◆ Stored data:
*** Block opens ***
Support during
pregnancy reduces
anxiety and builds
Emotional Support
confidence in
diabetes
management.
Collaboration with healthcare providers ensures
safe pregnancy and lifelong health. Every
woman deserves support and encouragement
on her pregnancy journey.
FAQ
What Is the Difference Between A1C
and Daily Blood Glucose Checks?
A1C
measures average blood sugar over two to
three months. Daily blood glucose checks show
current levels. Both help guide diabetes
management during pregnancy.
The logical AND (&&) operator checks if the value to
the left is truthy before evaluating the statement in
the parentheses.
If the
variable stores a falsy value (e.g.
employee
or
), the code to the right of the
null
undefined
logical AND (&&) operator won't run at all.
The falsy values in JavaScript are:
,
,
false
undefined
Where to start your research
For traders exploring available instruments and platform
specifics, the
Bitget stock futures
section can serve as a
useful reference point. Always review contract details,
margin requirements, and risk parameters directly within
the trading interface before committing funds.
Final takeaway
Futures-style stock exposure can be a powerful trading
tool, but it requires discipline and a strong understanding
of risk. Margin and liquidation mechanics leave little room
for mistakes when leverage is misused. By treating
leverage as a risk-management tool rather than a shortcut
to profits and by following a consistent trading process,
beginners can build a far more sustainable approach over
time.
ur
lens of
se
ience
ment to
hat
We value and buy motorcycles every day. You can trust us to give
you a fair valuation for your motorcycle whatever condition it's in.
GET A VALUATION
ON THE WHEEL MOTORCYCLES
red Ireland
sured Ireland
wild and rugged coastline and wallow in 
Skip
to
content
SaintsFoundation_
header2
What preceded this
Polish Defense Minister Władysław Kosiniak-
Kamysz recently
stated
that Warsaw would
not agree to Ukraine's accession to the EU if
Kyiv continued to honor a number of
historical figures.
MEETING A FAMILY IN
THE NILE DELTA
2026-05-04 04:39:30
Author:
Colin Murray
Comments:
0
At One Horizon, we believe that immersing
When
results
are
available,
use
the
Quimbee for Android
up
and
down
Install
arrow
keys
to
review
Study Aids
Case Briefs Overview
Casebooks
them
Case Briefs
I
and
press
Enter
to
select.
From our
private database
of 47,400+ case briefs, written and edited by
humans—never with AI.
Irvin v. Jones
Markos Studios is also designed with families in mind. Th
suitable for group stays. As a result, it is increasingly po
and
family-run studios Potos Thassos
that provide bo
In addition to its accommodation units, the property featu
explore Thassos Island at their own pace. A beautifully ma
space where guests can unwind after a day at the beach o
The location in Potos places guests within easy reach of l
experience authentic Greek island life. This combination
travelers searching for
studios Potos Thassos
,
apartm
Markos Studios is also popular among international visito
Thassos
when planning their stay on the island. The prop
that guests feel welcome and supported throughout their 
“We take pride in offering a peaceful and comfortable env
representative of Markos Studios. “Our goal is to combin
*** Block closes ***
◆ About this task:
Go through the entries. Report every line that contains the word "during".

◆ Written solution:
Support during
management during pregnancy.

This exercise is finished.